*Action item*.
Go through the entries below and print, exactly, the lines starting at the one with "2 para executar seus projetos" and ending at the one with "năm ánh sáng, tại", keeping both ends and no others.
***
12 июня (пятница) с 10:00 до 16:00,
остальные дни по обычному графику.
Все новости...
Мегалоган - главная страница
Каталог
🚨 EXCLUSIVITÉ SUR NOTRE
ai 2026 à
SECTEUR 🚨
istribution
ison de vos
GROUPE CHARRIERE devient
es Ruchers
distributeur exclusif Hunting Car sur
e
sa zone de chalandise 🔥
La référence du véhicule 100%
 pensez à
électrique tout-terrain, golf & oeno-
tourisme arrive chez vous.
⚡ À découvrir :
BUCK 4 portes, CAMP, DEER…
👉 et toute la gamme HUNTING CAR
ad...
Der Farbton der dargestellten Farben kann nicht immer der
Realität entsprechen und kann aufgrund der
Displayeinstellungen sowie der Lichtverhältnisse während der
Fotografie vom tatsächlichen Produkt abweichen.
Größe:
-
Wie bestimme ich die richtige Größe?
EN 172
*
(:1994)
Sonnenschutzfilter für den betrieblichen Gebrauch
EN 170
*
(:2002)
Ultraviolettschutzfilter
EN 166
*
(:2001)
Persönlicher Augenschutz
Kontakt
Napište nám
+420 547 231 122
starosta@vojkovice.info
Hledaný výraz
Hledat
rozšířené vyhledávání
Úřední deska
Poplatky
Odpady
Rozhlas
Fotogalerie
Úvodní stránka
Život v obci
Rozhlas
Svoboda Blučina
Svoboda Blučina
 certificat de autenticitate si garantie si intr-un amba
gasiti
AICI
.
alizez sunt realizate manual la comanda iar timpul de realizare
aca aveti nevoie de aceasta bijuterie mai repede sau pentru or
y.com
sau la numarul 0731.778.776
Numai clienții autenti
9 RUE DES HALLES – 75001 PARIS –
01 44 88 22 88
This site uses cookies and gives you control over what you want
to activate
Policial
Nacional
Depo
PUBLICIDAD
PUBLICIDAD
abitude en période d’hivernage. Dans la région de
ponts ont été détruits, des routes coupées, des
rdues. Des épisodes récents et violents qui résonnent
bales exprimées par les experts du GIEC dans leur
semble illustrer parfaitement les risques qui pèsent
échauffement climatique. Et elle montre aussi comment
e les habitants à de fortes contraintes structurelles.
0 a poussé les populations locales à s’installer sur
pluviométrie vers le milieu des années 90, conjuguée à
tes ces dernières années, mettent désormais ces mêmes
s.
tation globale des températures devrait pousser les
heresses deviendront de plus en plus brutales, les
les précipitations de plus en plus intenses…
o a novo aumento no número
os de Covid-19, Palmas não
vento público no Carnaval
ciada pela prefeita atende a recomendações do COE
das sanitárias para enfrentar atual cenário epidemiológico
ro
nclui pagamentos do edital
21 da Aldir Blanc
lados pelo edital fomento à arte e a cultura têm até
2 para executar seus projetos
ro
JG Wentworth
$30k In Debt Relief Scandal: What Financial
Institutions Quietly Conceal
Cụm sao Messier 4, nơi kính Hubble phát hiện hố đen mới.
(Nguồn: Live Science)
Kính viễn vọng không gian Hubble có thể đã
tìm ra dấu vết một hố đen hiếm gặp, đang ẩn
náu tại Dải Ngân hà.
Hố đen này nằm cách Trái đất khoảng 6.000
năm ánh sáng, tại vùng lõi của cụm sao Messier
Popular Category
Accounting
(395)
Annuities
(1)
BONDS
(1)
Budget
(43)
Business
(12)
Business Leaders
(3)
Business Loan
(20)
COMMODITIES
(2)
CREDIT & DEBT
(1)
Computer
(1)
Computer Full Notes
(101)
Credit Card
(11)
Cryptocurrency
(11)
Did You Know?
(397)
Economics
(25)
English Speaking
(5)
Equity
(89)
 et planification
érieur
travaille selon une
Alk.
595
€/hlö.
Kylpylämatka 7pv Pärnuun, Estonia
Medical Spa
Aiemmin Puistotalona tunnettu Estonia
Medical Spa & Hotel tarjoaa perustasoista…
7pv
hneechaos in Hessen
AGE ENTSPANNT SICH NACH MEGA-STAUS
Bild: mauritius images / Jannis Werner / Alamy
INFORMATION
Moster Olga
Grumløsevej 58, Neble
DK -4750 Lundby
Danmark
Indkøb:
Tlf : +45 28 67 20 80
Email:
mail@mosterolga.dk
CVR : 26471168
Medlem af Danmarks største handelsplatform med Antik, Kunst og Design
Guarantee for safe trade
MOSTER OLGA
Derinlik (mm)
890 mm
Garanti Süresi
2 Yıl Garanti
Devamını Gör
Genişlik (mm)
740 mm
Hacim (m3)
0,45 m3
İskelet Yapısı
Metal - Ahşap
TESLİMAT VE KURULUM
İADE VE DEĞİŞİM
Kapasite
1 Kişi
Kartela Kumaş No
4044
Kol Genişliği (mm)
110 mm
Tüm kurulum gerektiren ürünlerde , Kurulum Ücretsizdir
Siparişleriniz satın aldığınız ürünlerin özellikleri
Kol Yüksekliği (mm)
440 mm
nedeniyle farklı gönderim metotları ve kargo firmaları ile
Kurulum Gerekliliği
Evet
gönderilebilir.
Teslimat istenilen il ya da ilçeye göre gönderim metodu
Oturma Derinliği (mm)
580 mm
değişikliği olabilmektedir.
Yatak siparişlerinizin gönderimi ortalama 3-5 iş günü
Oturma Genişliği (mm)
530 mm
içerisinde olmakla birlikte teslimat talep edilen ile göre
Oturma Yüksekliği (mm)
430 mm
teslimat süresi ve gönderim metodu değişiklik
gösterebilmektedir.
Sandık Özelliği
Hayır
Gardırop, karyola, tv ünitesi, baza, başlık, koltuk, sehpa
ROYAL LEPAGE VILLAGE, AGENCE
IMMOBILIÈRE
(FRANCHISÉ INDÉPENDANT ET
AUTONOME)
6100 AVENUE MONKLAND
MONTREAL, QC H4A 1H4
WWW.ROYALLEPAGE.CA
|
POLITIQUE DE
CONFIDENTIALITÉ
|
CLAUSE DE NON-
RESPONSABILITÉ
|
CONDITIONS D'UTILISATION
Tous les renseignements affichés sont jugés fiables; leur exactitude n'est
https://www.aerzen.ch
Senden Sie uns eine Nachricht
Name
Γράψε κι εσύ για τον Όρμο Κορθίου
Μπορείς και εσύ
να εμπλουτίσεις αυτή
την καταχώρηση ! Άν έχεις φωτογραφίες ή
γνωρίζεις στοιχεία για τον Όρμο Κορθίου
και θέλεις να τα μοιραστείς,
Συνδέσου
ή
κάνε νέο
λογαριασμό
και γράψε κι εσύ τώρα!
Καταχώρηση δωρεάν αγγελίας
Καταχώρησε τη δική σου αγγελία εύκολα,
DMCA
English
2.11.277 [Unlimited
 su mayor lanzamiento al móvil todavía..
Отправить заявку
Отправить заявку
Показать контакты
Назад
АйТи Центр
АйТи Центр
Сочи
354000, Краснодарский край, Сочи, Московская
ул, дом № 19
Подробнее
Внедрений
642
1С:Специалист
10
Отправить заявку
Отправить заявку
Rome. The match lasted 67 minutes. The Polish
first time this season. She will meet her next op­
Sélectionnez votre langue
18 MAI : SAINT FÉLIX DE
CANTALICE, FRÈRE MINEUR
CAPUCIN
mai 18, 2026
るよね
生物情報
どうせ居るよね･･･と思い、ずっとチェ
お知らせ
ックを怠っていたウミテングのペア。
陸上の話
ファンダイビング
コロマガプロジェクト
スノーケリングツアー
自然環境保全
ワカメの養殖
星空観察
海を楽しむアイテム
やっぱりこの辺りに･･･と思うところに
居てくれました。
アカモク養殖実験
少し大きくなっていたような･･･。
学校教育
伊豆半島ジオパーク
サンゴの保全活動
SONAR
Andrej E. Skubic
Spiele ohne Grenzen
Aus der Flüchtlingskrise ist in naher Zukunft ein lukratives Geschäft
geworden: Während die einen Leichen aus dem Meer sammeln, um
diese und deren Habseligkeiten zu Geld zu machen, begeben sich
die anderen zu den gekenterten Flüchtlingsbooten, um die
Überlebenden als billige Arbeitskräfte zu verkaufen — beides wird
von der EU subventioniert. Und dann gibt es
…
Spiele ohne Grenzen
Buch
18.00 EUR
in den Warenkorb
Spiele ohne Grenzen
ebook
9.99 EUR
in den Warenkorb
***
*Expected answer*.
2 para executar seus projetos
ro
JG Wentworth
$30k In Debt Relief Scandal: What Financial
Institutions Quietly Conceal
Cụm sao Messier 4, nơi kính Hubble phát hiện hố đen mới.
(Nguồn: Live Science)
Kính viễn vọng không gian Hubble có thể đã
tìm ra dấu vết một hố đen hiếm gặp, đang ẩn
náu tại Dải Ngân hà.
Hố đen này nằm cách Trái đất khoảng 6.000
năm ánh sáng, tại vùng lõi của cụm sao Messier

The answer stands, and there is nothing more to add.